Monday, March 9, 2015

Academic Best Seller and Sustainable Publishing

I just finished reading Capital in the twenty-first century by Thomas Picketty. The title came up in a discussion about academic publishing. I was curious about what an academic best seller is like.

Goldhammer's translation is very readable. It flows naturally and the only time I could hear a French voice was when the author made reference to distinctly French history. The graphs, charts, and notes did not detract from the narrative and made a strong case that we are coming out of a unique time.

One of Picketty's data sources is the endowments of U.S. Universities. He uses them to illustrate the economies of scale for investors - rich endowments have a higher return on investment (ROI) than more modest endowments. (For me, it is conceptually difficult to think a $100 million endowment as modest.) The important applicable fact was most endowments only make about 5%. This is the estimate Picketty also makes for the total ROI for most capital.

So, I started thinking, if a University is funding Library materials with an endowment how much of the endowment is needed? The basic answer is 20 times the price.  Which works well with fixed expenses. For example if you want to spend $1000 on books each year, you need a $20000 endowment. Or $21000 - $1000 to spend and $20000 to generate $1000 for next year. If I'm dealing with an ongoing commitment, like subscriptions, using this rubric is going to get you in trouble.

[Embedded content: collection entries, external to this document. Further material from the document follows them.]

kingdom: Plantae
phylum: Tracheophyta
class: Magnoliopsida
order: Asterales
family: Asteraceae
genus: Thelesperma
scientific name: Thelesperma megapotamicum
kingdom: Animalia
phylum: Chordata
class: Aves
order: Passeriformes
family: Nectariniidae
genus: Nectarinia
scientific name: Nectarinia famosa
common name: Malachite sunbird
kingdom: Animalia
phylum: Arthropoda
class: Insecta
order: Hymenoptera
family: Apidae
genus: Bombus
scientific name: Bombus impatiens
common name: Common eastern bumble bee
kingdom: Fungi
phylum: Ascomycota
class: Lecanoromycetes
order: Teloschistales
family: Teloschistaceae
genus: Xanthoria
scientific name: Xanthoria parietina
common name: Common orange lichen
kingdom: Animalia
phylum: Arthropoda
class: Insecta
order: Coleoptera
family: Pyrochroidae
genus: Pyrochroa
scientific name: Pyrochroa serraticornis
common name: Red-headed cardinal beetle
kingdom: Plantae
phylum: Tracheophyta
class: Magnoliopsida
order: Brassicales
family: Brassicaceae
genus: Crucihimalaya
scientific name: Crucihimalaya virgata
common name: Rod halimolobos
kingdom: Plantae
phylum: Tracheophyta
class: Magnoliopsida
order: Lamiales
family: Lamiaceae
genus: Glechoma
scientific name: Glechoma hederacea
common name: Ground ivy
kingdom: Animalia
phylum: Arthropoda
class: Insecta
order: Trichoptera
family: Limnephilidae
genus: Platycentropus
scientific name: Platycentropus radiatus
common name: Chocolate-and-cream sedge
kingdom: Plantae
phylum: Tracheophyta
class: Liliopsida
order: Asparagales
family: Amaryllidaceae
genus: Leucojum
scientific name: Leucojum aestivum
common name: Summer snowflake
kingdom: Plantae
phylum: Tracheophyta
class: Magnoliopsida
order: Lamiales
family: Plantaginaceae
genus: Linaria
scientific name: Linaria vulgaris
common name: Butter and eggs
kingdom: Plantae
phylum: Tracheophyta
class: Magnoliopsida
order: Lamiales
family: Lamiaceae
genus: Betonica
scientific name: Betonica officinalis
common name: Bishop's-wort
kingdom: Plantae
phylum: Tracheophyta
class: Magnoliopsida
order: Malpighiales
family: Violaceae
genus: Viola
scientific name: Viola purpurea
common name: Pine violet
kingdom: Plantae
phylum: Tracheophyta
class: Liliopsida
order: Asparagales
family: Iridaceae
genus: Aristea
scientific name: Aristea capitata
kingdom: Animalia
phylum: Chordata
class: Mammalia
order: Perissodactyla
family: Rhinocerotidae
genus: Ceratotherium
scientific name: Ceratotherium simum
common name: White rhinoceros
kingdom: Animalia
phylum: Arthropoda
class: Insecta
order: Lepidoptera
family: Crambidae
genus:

A simple approximation, is to subtract the inflation rate (N) from the ROI. So, if a librarian locks in the low rate of 3% inflation - most publishers offer 3-5%, the library needs to have an endowment of $50000 for each $1000 of new spending. And if a publisher wants 5%, the library can't take the journal in good conscience - the fiduciary responsibility is to preserve the endowment to continue to support the university, not hand it over to the publisher. This creates a problem. Investor's in publishers want a ROI of 5%. If the publisher can create the 5% from increased productivity, every one will be happy. If not the system will collapse as universities cut spending and publisher's raise prices in response to drops in revenue. This is a good definition of unsustainable.

Essentially, without increased productivity, we're pitting university donors against publisher shareholders. Each group may contain the same people. One model, we could adopt for dealing with the problems is the regulated monopoly model used for some public utilities. Publishers could be guaranteed steady, but modest profits. Prices would be transparent and would not increase unless approved by a public oversight board. It would remove a lot of the budget stress at universities and could actually increase the number of subscriptions sold by academic publishers.